This is the mail archive of the gcc-bugs@gcc.gnu.org mailing list for the GCC project.


Index Nav: [Date Index] [Subject Index] [Author Index] [Thread Index]
Message Nav: [Date Prev] [Date Next] [Thread Prev] [Thread Next]
Other format: [Raw text]

[Bug target/85341] New: [nvptx] Implement atomic load


https://gcc.gnu.org/bugzilla/show_bug.cgi?id=85341

            Bug ID: 85341
           Summary: [nvptx] Implement atomic load
           Product: gcc
           Version: 8.0
            Status: UNCONFIRMED
          Severity: enhancement
          Priority: P3
         Component: target
          Assignee: unassigned at gcc dot gnu.org
          Reporter: vries at gcc dot gnu.org
  Target Milestone: ---

[ Follow-up PR of PR84041 - "[nvptx] Hang in for-3.c" ]

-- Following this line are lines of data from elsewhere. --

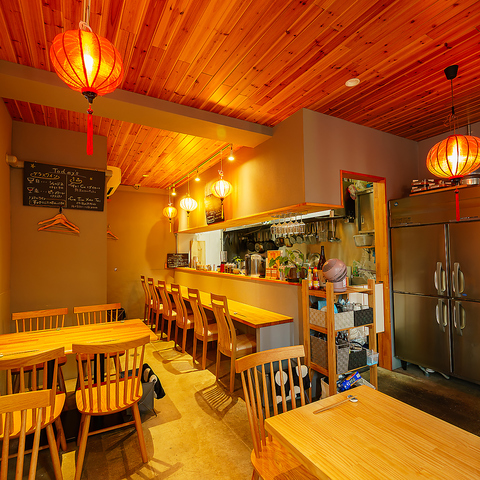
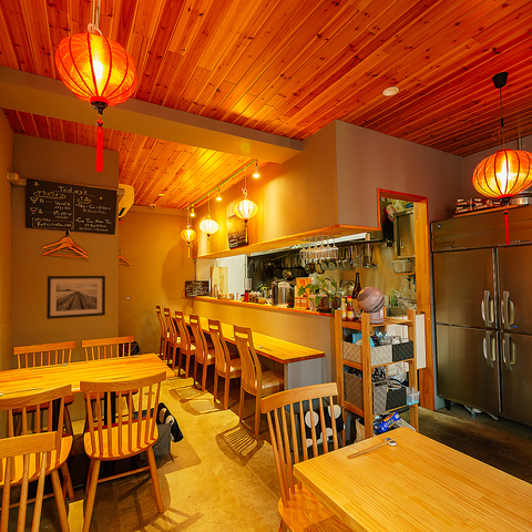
+ wall art [45,275,106,320]
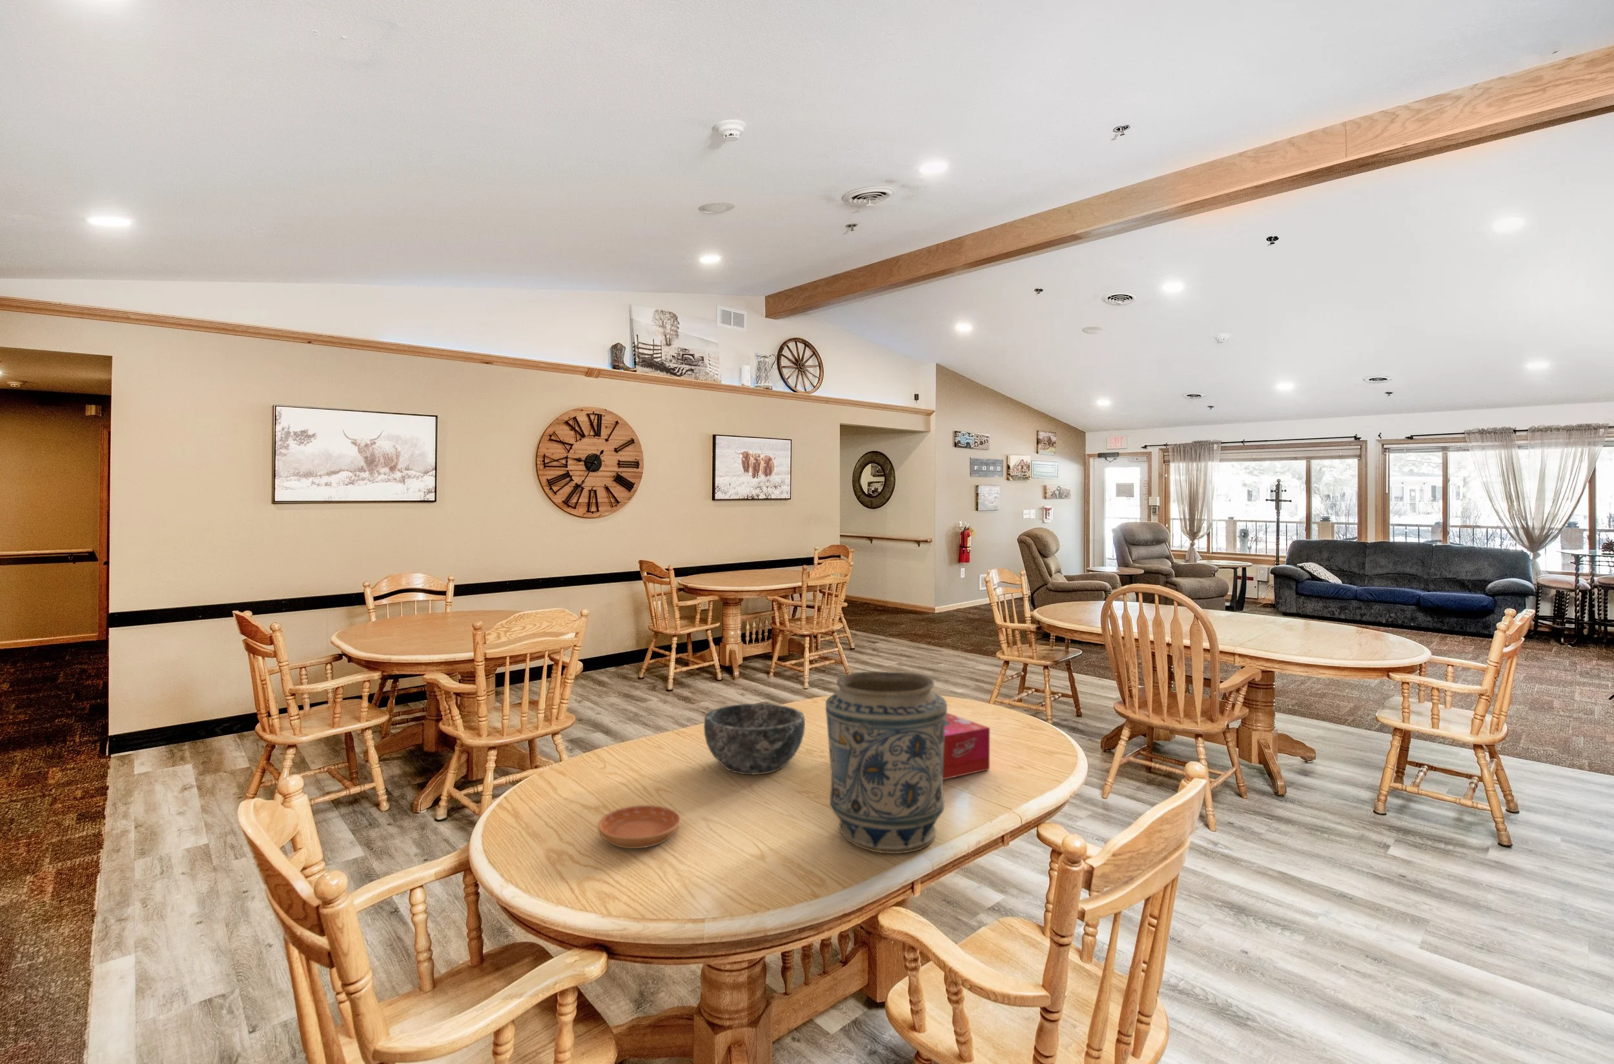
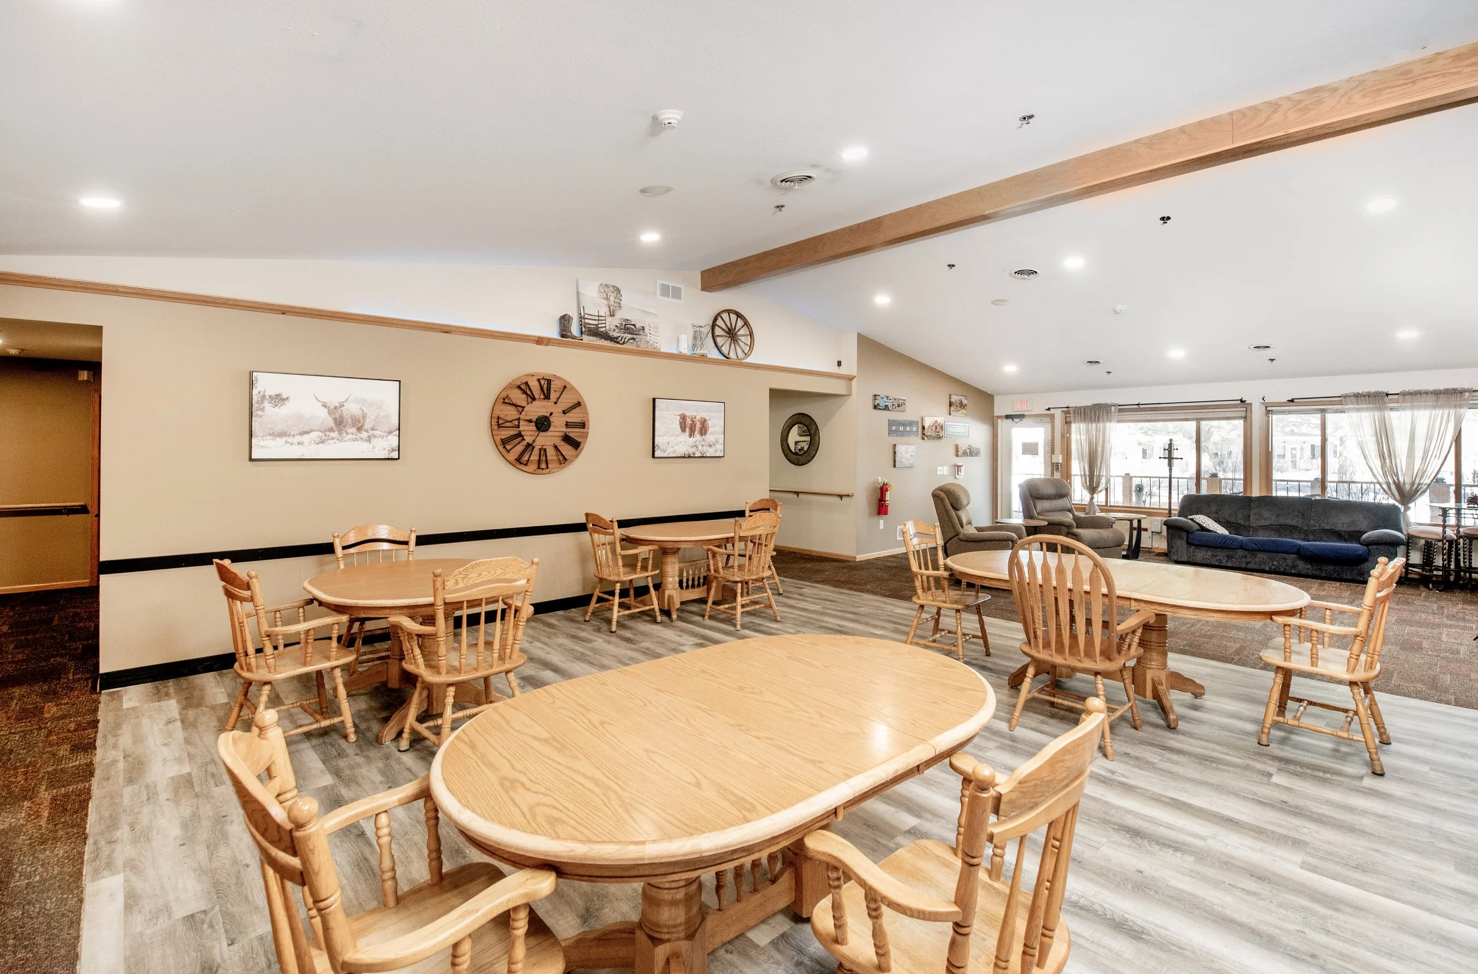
- vase [825,671,948,854]
- tissue box [943,712,990,780]
- saucer [596,805,681,849]
- bowl [703,703,805,775]
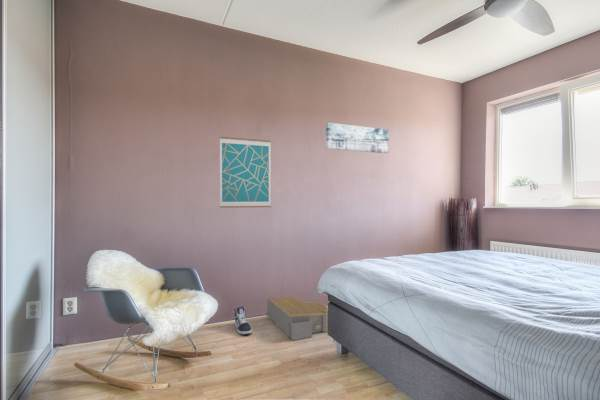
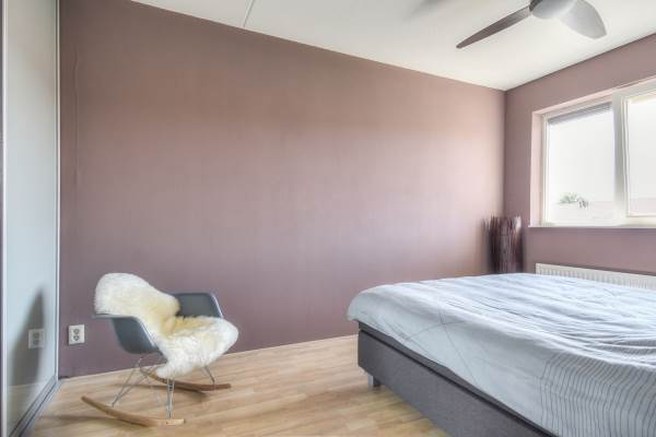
- sneaker [233,306,253,336]
- wall art [219,136,272,209]
- wall art [325,122,390,154]
- architectural model [265,295,328,342]
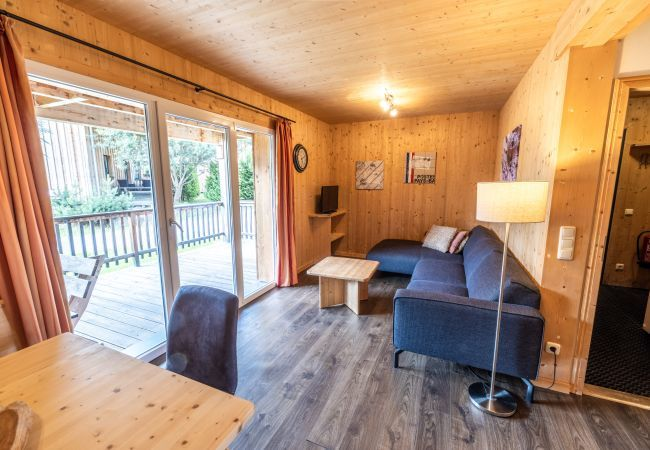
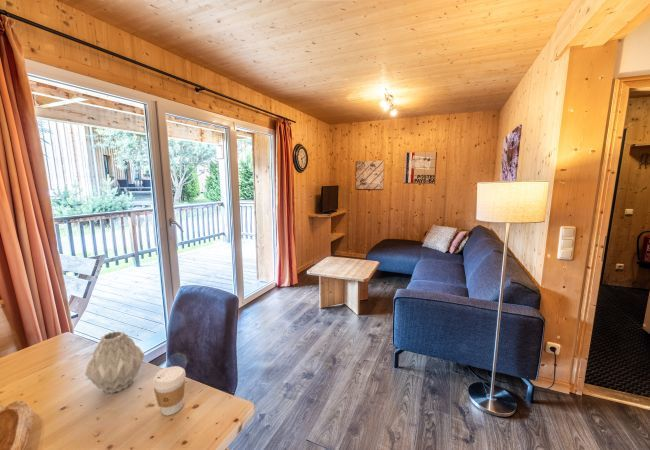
+ vase [84,329,145,394]
+ coffee cup [152,365,187,416]
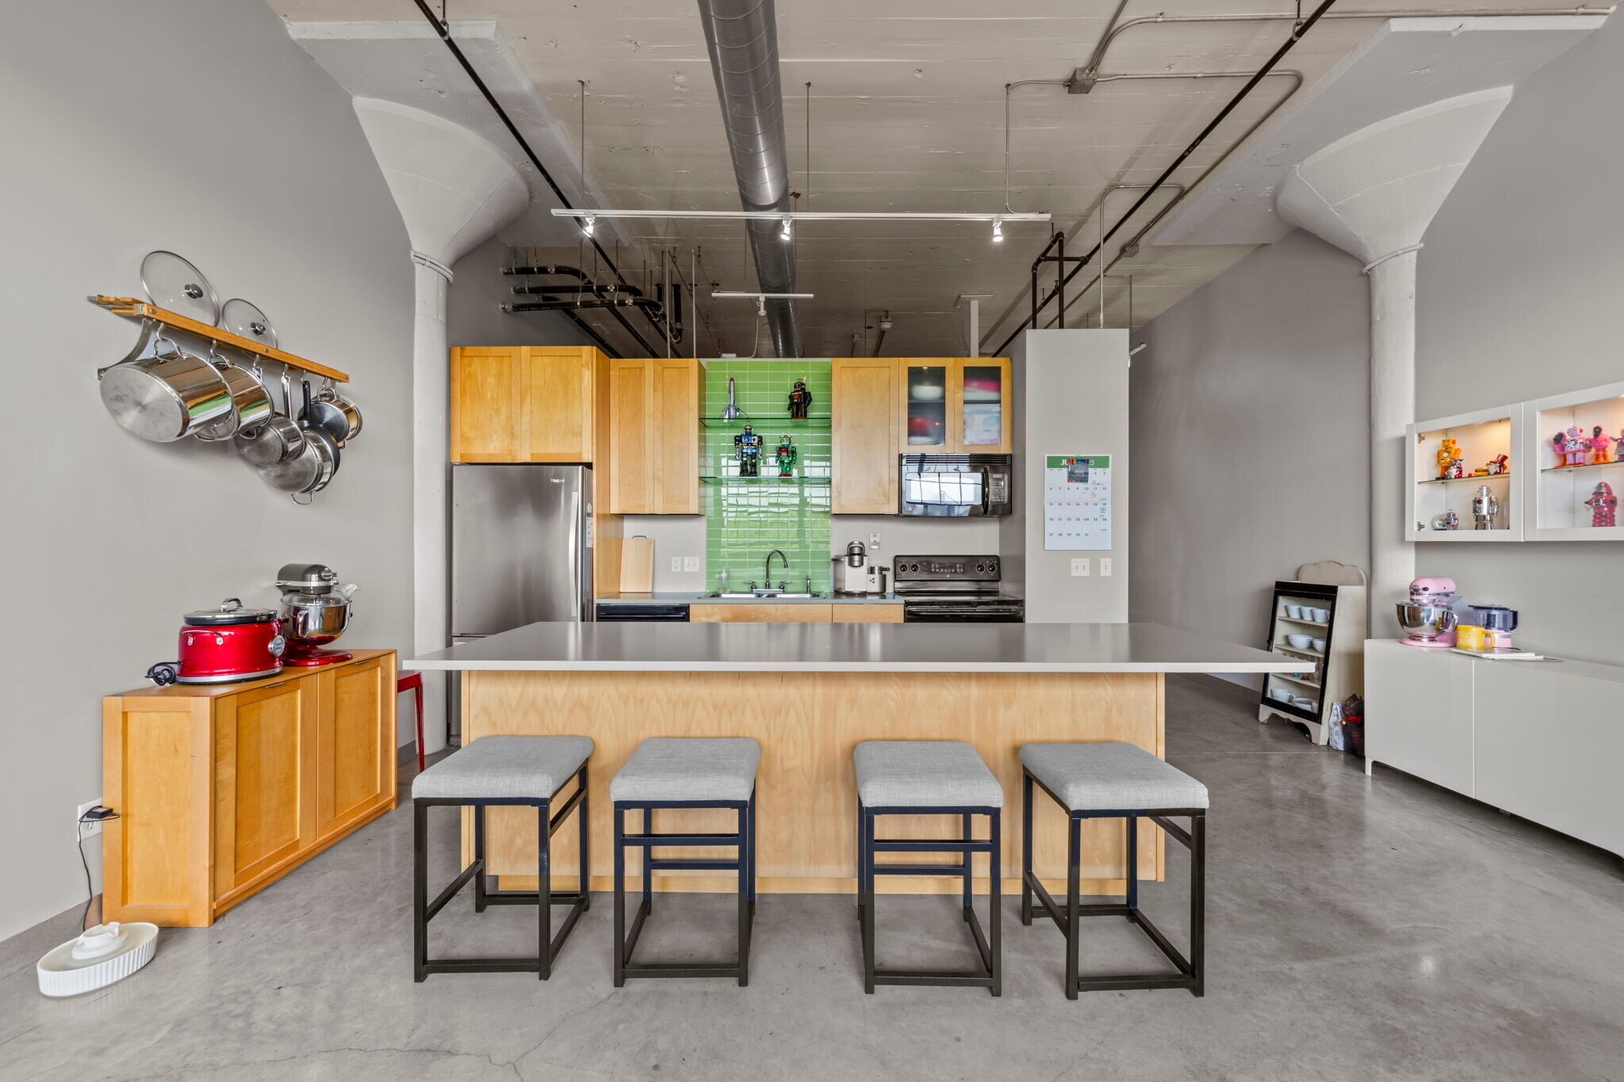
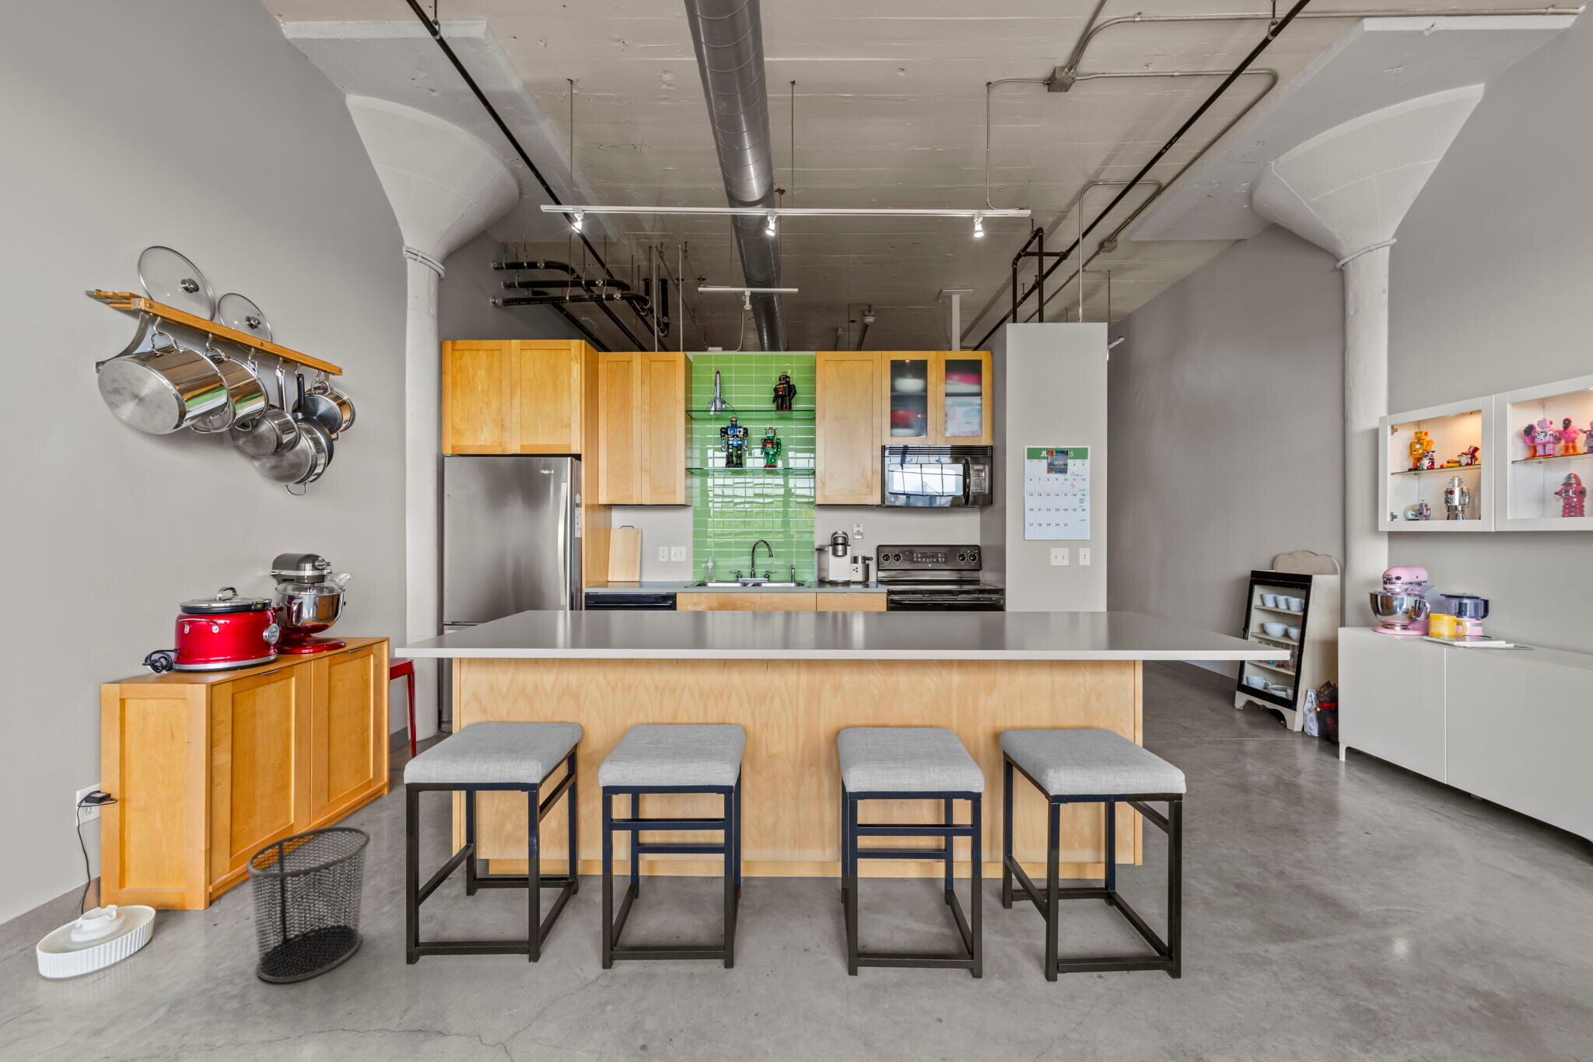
+ waste bin [245,826,371,983]
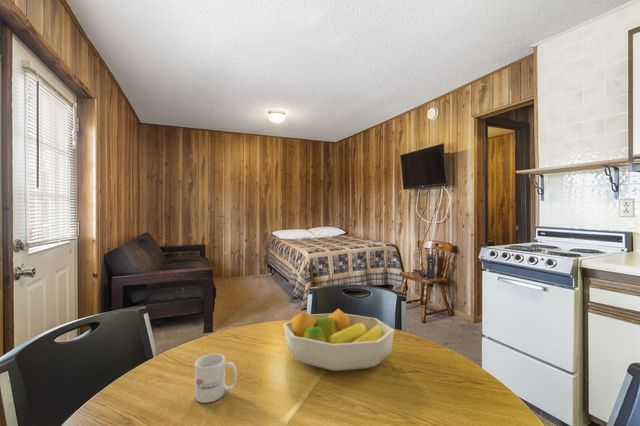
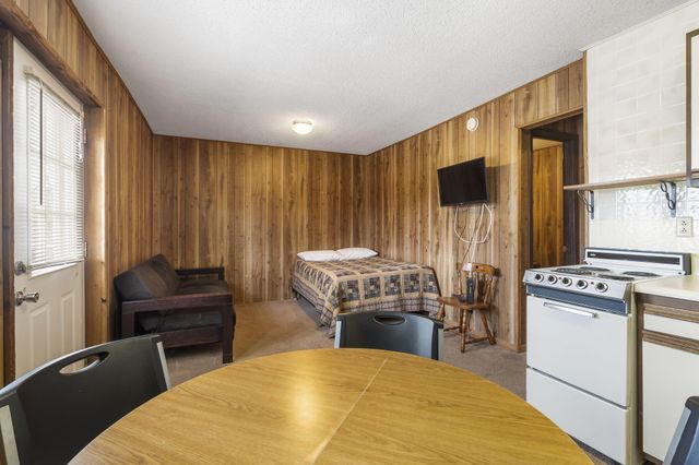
- mug [194,353,238,404]
- fruit bowl [282,308,396,372]
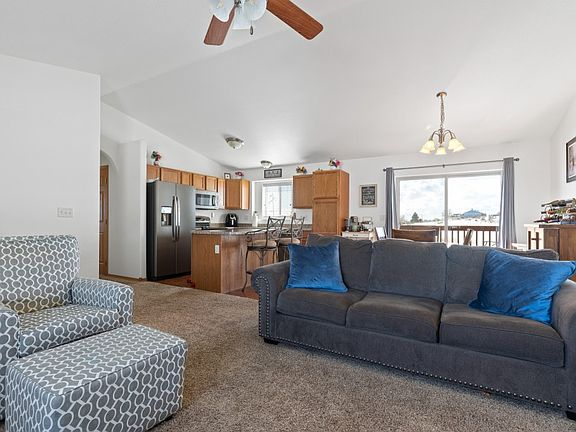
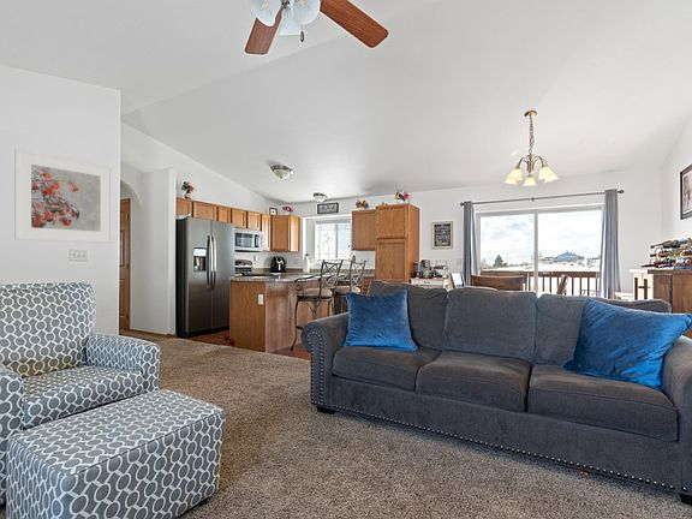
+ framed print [13,148,114,244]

Atm the nvptx port does not define an atomic load insn. Consequently, it goes
through the fallback scenario in expand_atomic_load, and ends up generating a
regular load insn combined with a membar.sys memory barrier.

[ Context:

The __atomic_load builtin is defined as:
...
Built-in Function: type __atomic_load_n (type *ptr, int memorder)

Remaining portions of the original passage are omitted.